Muchas personas cometen el error de creer que si el producto se ve bueno para ellos igualmente lo será para el resto, lo cual seguramente es una de las causas más comunes de fracaso para empresas incipientes y sin ningún tipo de planeamiento ni estrategias para sus productos.
De lo que se trata es de satisfacer una necesidad que exista en el segmento del mercado escogido para dirigir responsablemente sus esfuerzos y su producción. Y muchos ejemplos incluso nos han demostrado que es posible satisfacer una necesidad aunque esta esté oculta.

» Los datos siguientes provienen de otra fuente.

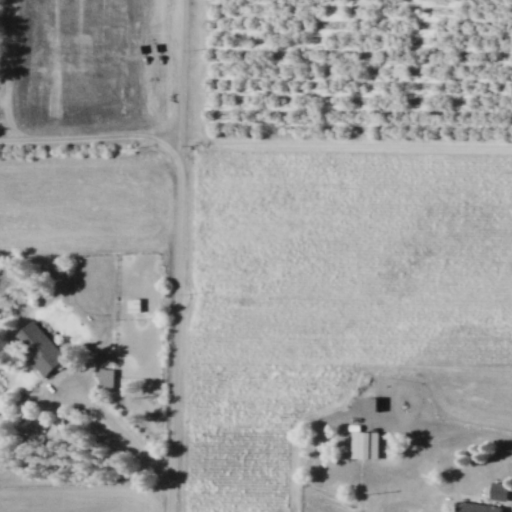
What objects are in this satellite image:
road: (4, 74)
road: (181, 79)
road: (345, 140)
road: (176, 242)
crop: (336, 296)
building: (131, 305)
building: (37, 347)
building: (39, 348)
building: (104, 378)
building: (104, 379)
building: (368, 404)
building: (368, 404)
road: (446, 430)
road: (123, 435)
building: (358, 445)
building: (363, 445)
building: (496, 491)
building: (497, 491)
building: (474, 507)
building: (476, 507)
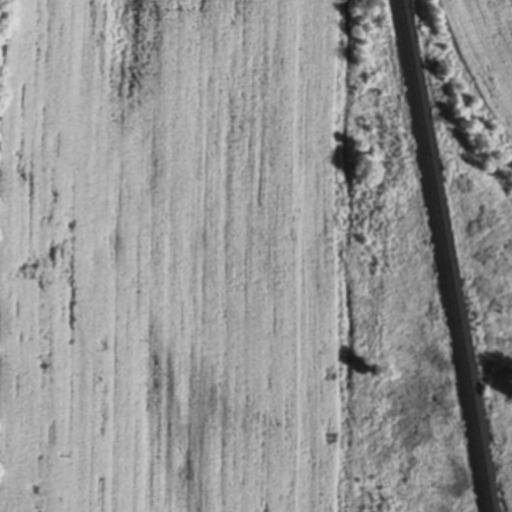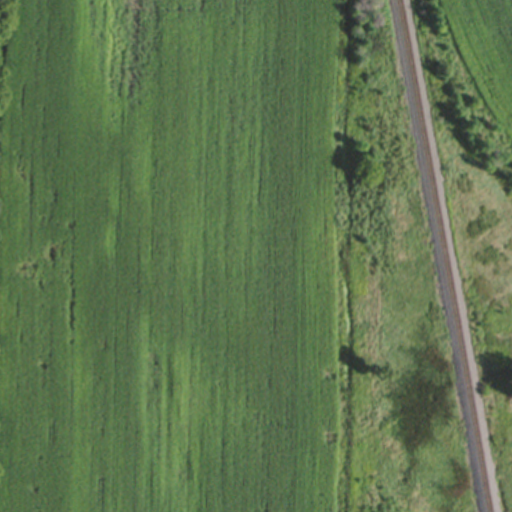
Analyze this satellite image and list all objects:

Proceso que lleva por nombre concepción del producto.
Al momento de iniciar nuestro plan de marketing, lo primero que debemos hacer es desarrollar una fase de exploración que nos permita determinar la visión del mercado respecto a ese tipo de producto, la percepción de los consumidores sobre éste y la inmediata competencia.

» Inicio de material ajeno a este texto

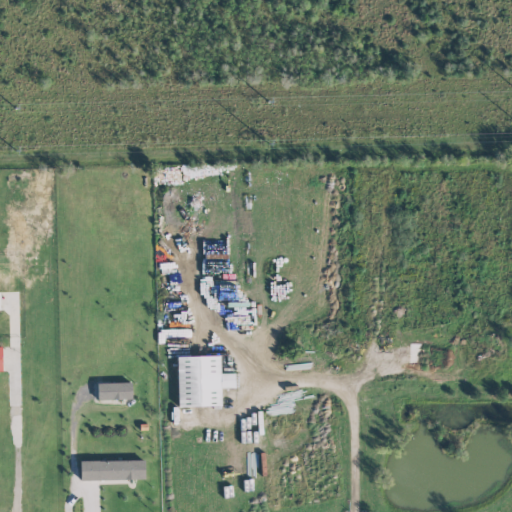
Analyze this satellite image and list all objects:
power tower: (511, 96)
power tower: (257, 102)
power tower: (4, 108)
power tower: (512, 137)
power tower: (260, 144)
power tower: (5, 150)
building: (0, 359)
building: (201, 381)
building: (114, 391)
road: (349, 397)
road: (15, 413)
building: (111, 470)
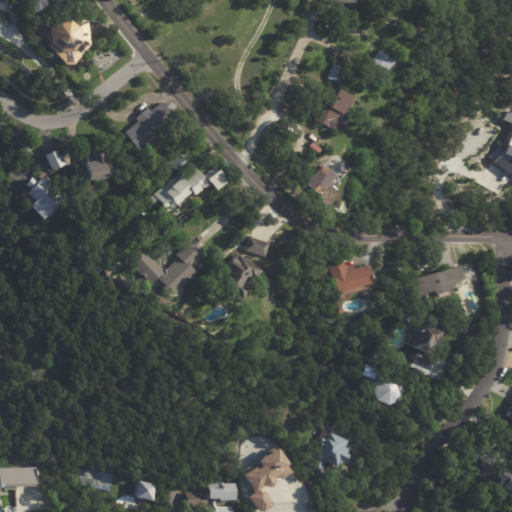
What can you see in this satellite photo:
building: (337, 1)
building: (338, 1)
building: (32, 4)
building: (34, 5)
building: (64, 39)
building: (67, 40)
building: (378, 62)
road: (44, 65)
building: (371, 70)
building: (335, 73)
building: (336, 73)
road: (280, 85)
building: (332, 107)
building: (331, 108)
road: (79, 110)
building: (146, 124)
building: (146, 125)
building: (190, 139)
building: (504, 148)
building: (51, 158)
building: (52, 159)
building: (176, 162)
building: (91, 167)
building: (91, 167)
building: (322, 174)
building: (323, 174)
road: (440, 174)
building: (213, 177)
building: (212, 179)
building: (177, 188)
building: (178, 188)
building: (38, 195)
road: (267, 195)
building: (41, 196)
building: (254, 246)
building: (255, 246)
building: (95, 268)
building: (164, 268)
building: (109, 269)
building: (163, 269)
building: (236, 275)
building: (237, 275)
building: (346, 276)
building: (348, 277)
building: (436, 283)
building: (433, 284)
building: (420, 337)
building: (421, 338)
building: (418, 363)
building: (417, 364)
road: (483, 385)
building: (385, 389)
building: (386, 390)
building: (431, 402)
building: (508, 411)
building: (510, 411)
building: (328, 451)
building: (327, 452)
building: (16, 476)
building: (493, 476)
building: (263, 477)
building: (506, 477)
building: (143, 490)
building: (141, 491)
building: (210, 496)
building: (209, 497)
road: (170, 505)
road: (296, 506)
road: (17, 508)
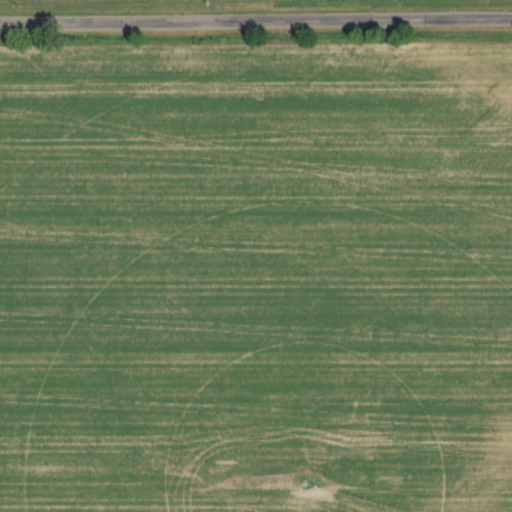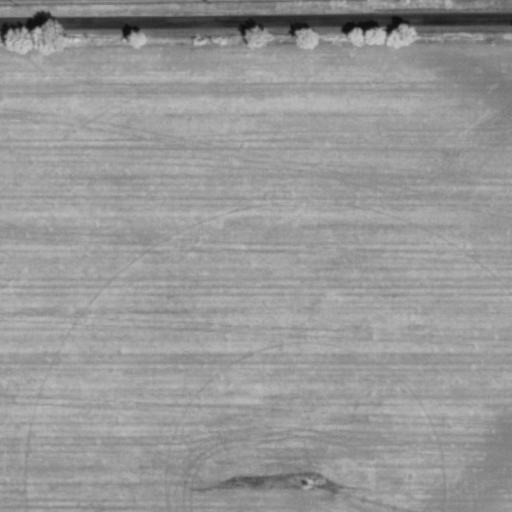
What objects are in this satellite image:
road: (256, 24)
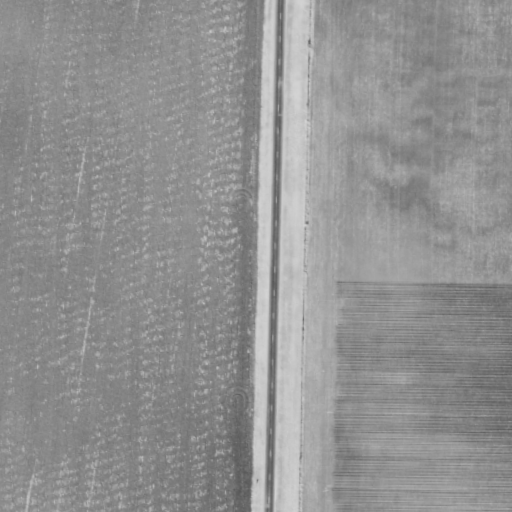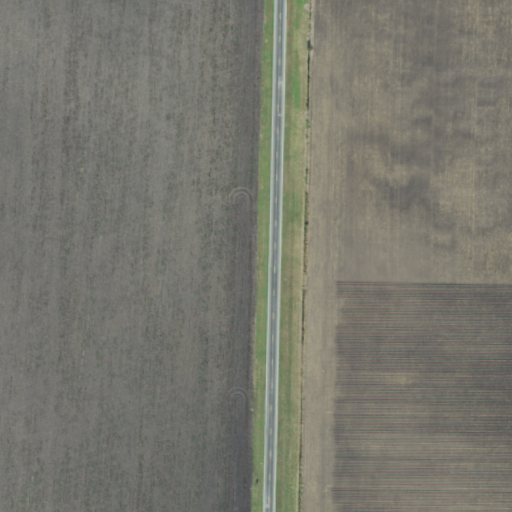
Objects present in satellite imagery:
road: (274, 256)
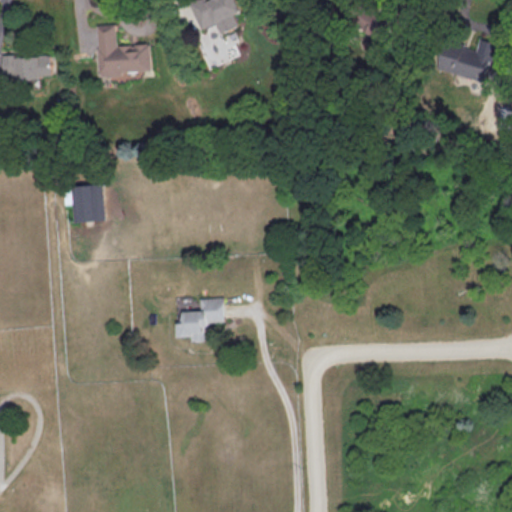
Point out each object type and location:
building: (217, 12)
building: (123, 52)
building: (470, 57)
building: (30, 64)
building: (91, 201)
building: (203, 317)
road: (340, 355)
road: (26, 395)
road: (290, 411)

Esto pasaría por tener que acudir a los lugares en los que se expende esta mercadería, comprarla, observar a quienes la adquieren, y a partir de ahí, generar un plan para su producto el cual incluya algunas ventajas competitivas que pueden estar relacionadas con el precio, con su empaque, la masividad de sus puntos de venta, la entrega por delivery, las ofertas y promociones, etc.

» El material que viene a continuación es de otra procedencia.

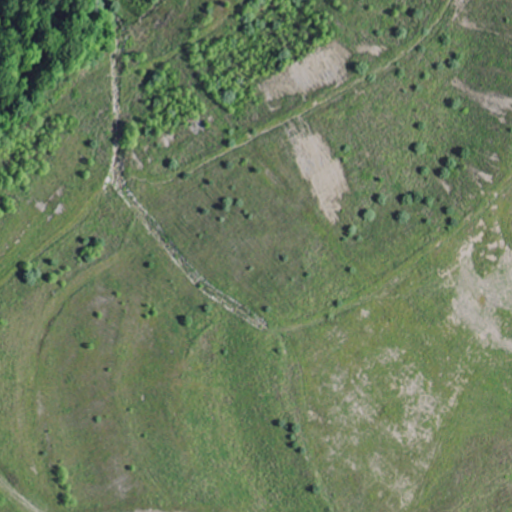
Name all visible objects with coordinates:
quarry: (256, 256)
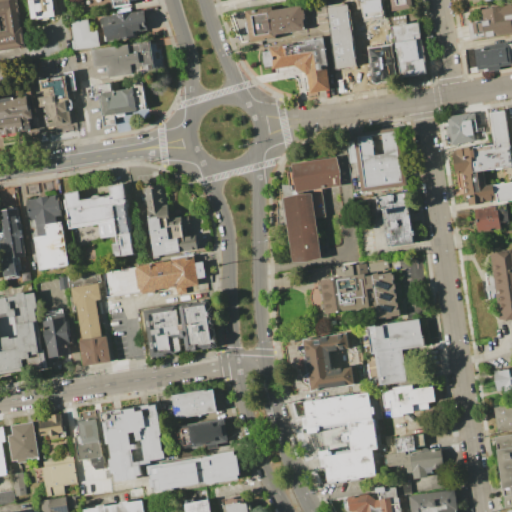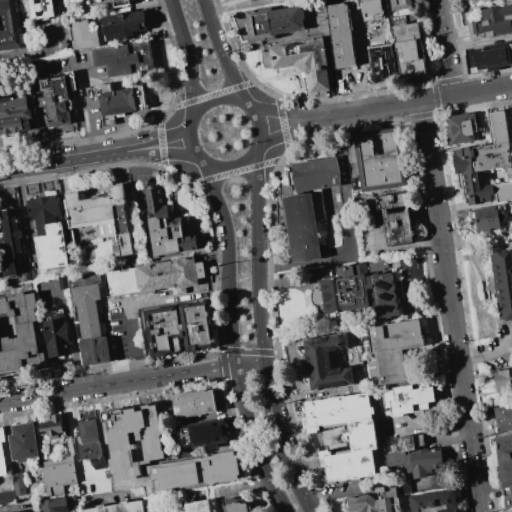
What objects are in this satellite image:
building: (487, 0)
building: (120, 2)
building: (124, 2)
building: (368, 2)
building: (400, 4)
building: (400, 4)
building: (369, 5)
building: (42, 8)
building: (43, 9)
road: (63, 9)
building: (274, 22)
building: (492, 22)
building: (492, 22)
building: (268, 23)
building: (123, 24)
building: (124, 25)
building: (10, 26)
building: (10, 26)
building: (83, 34)
building: (84, 35)
building: (340, 36)
building: (340, 36)
parking lot: (52, 39)
building: (408, 47)
road: (445, 48)
road: (220, 49)
building: (410, 49)
road: (192, 53)
building: (492, 56)
building: (493, 56)
building: (126, 58)
building: (117, 59)
building: (303, 61)
building: (381, 63)
building: (382, 65)
parking lot: (71, 67)
road: (483, 90)
road: (82, 93)
road: (351, 96)
street lamp: (179, 98)
road: (215, 98)
road: (438, 98)
building: (118, 99)
building: (121, 102)
building: (57, 105)
road: (342, 113)
building: (14, 114)
building: (14, 114)
parking lot: (98, 120)
road: (262, 122)
building: (462, 127)
building: (461, 128)
road: (188, 141)
road: (94, 156)
building: (380, 159)
building: (378, 160)
building: (485, 166)
building: (485, 166)
road: (234, 170)
building: (315, 174)
building: (317, 174)
building: (102, 216)
building: (101, 217)
building: (490, 217)
building: (400, 218)
building: (487, 218)
building: (395, 219)
building: (303, 224)
building: (166, 225)
building: (167, 226)
building: (302, 228)
road: (348, 228)
building: (47, 232)
building: (48, 233)
building: (12, 240)
road: (258, 260)
road: (230, 263)
building: (157, 276)
building: (153, 277)
building: (503, 282)
building: (503, 282)
building: (361, 289)
building: (362, 295)
road: (145, 304)
road: (451, 306)
building: (89, 325)
building: (91, 325)
building: (179, 328)
building: (181, 329)
park: (506, 330)
building: (18, 333)
building: (56, 334)
building: (20, 335)
building: (57, 337)
building: (393, 348)
building: (394, 348)
road: (491, 352)
building: (325, 362)
building: (326, 363)
road: (251, 364)
building: (502, 378)
building: (503, 379)
road: (118, 382)
building: (407, 397)
building: (405, 398)
building: (193, 403)
building: (194, 404)
road: (489, 404)
building: (502, 417)
building: (503, 417)
building: (52, 426)
building: (53, 426)
road: (250, 429)
building: (203, 433)
building: (202, 434)
building: (344, 434)
building: (345, 434)
building: (88, 440)
building: (132, 440)
road: (282, 440)
building: (22, 442)
building: (23, 442)
building: (132, 442)
building: (90, 444)
building: (2, 453)
building: (2, 455)
building: (414, 456)
building: (414, 458)
building: (505, 466)
building: (505, 466)
building: (193, 471)
building: (194, 472)
building: (57, 475)
building: (59, 475)
building: (18, 484)
building: (403, 488)
building: (14, 491)
building: (6, 497)
road: (282, 500)
building: (433, 501)
building: (434, 501)
building: (374, 502)
building: (375, 502)
building: (53, 504)
building: (54, 505)
building: (197, 506)
building: (198, 506)
building: (116, 507)
building: (121, 507)
building: (236, 507)
building: (237, 507)
road: (283, 507)
building: (510, 509)
building: (168, 510)
building: (35, 511)
building: (510, 511)
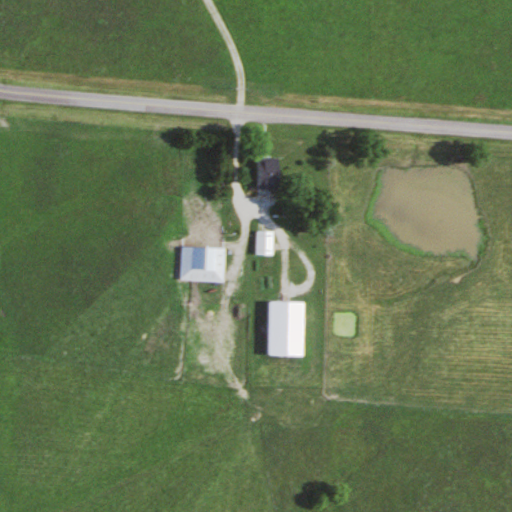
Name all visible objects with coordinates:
road: (230, 54)
road: (255, 115)
building: (258, 174)
road: (235, 176)
building: (259, 243)
building: (198, 264)
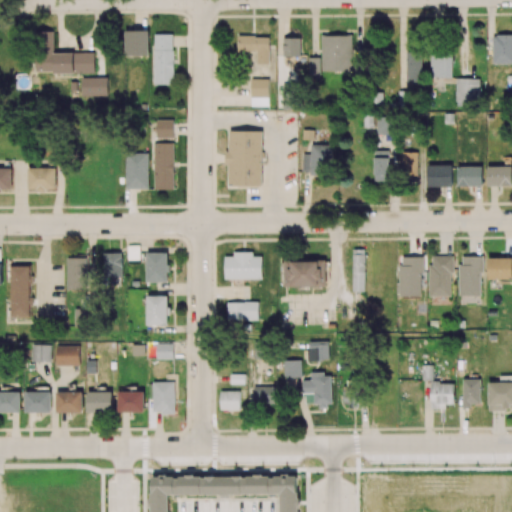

Otra visión del marketing nos lleva a analizar cuál será nuestro segmento del mercado al cual nos dirigiremos, para de esta manera, enfocarnos con todos nuestros recursos en él utilizando para ello la estrategia más adecuada.
Una vez hecho esto, debemos establecer el precio de nuestro producto, el mismo que debe estar en función a la posibilidad de nuestros consumidores y de las ventajas que les ofrecemos en él.
Pero aún existe otro paso, quizás el más importante para consolidar nuestros esfuerzos y confirmar nuestra visión marketera del producto, y eso es realizar una prueba o sondeo de nuestra mercadería frente a nuestros posibles consumidores.
Esto se hace posible con pruebas medibles como degustaciones, sondeos, entrevistas u otras acciones similares, en donde el cliente nos dirá lo que opina sobre el producto y sobre lo que ellos desearían encontrar en él. Y no se olvide de escoger al público que pertenezca al segmento al cual se orientará nuestro negocio, así como preparar las pruebas y preguntas específicas para obtener los datos que realmente nos puedan servir.
Gracias a esta visión del mercado frente al producto, podremos elaborar las políticas y estrategias para conseguir mejores resultados en el negocio.